Utopieforschung machen Sie auch. Sie sagen, alle Aufbruchsbewegungen basieren darauf, dass das Bestehende infrage gestellt und utopisch weiterentwickelt wird. Ist damit immer eine positive Entwicklung verbunden?

Kommt darauf an, was Sie mit positiv meinen. Es geht nicht darum, dass alles stetig besser wird. Utopisch denken bedeutet, ein anderes sich vorstellen zu können. Eine andere Gesellschaftsstruktur. Ernst Bloch, ein wichtiger Philosoph, sagte: Man muss eine Hoffnung haben, aber Hoffnung muss enttäuscht werden. Sonst scheitert die Utopie, die eng verknüpft ist mit dem Willen zur Veränderung. Sich gar keine Veränderungen vorzustellen, das können sich nur die leisten, die am meisten vom So-wie-es-ist profitieren. Und einige Leute können sich nie zurücklehnen und sagen, ist doch gut, wie es ist. Das wird transparent, wenn man sich mit Utopien beschäftigt.
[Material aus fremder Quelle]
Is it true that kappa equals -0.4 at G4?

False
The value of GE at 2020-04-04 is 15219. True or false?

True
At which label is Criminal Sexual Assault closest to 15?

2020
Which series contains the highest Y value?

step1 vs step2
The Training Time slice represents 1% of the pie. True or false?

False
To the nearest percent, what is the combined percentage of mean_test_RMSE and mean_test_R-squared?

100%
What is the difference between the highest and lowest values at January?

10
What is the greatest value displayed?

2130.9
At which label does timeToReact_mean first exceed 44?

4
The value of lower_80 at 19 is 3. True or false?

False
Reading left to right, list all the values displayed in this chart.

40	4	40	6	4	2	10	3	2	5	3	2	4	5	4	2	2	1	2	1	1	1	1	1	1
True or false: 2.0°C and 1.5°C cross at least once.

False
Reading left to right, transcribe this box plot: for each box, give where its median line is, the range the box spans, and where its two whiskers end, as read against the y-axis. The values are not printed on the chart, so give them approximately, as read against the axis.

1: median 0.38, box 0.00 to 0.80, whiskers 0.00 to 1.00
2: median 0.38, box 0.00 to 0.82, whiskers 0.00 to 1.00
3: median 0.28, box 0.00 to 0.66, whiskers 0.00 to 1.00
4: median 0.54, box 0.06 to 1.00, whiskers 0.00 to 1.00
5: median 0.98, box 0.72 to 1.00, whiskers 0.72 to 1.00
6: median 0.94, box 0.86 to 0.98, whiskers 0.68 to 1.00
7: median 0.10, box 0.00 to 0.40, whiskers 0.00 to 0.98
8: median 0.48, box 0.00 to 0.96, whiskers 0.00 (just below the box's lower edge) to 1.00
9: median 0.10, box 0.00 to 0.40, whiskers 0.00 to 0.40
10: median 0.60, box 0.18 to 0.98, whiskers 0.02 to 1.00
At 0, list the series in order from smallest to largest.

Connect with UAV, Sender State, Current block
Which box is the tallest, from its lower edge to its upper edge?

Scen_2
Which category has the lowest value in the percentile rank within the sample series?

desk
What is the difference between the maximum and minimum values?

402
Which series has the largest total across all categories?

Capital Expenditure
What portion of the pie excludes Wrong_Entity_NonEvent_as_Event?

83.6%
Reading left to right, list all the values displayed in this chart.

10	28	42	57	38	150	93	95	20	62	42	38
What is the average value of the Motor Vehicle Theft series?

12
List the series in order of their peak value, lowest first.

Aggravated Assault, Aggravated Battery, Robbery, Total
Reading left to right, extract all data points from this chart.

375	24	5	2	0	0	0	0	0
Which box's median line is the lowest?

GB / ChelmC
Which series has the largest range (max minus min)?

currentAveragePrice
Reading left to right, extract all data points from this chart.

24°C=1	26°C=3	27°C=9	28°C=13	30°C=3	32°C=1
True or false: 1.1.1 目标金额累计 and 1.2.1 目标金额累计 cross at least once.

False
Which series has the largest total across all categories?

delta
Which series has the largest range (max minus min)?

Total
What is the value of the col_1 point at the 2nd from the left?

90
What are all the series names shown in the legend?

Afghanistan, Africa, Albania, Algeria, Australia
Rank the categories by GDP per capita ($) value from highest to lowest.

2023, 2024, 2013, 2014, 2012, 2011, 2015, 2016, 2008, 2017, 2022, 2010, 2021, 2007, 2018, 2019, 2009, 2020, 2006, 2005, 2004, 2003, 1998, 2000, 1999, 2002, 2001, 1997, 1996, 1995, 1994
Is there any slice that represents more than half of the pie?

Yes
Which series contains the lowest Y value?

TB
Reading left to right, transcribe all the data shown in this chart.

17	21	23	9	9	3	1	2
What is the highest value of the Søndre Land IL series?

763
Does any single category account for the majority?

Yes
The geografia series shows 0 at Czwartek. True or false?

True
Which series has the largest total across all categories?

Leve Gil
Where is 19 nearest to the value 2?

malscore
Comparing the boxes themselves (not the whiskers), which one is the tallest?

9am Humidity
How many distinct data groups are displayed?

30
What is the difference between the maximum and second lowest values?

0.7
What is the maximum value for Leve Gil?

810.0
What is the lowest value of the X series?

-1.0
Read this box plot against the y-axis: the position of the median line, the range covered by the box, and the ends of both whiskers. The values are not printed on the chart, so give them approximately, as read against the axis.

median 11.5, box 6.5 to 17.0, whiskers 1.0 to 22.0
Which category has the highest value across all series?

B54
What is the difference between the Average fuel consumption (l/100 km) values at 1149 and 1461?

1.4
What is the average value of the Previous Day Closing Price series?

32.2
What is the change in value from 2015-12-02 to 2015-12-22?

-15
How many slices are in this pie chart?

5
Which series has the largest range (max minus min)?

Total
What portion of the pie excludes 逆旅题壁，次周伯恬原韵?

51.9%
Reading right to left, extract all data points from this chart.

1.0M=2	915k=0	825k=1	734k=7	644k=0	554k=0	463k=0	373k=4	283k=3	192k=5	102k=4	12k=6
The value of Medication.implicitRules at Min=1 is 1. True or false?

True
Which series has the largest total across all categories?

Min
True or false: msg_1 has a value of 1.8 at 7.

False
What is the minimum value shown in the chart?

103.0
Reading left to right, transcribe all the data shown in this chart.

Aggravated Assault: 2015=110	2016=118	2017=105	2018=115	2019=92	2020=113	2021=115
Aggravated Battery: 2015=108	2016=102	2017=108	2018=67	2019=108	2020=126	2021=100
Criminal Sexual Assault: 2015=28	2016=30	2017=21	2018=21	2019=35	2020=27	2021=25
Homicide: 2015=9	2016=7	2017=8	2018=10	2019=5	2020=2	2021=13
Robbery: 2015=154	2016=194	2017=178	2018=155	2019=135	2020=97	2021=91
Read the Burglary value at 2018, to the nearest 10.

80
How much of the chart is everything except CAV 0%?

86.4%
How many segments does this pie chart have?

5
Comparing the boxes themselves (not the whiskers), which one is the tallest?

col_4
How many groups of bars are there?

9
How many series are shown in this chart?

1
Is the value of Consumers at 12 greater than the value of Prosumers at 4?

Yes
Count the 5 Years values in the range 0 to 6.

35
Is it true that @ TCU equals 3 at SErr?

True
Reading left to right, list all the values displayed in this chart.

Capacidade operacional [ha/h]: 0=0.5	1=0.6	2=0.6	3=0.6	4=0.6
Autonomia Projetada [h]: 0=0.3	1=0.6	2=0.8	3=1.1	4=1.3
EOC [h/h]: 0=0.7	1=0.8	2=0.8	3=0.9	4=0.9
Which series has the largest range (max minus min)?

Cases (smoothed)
Zurück zum Christopher Street Day. Der findet in diesem Jahr zum 30. Mal in Berlin statt. Hat er noch utopisches Potenzial?

Hatte er je utopisches Potenzial? Er hat auf der symbolischen Ebene eine wichtige Bedeutung. Wobei es sich natürlich bei der Party, die zudem Allianzen mit neoliberalen Akteuren in Politik und Wirtschaft nicht scheut, wohl um eine besondere Form von Symbolik handelt.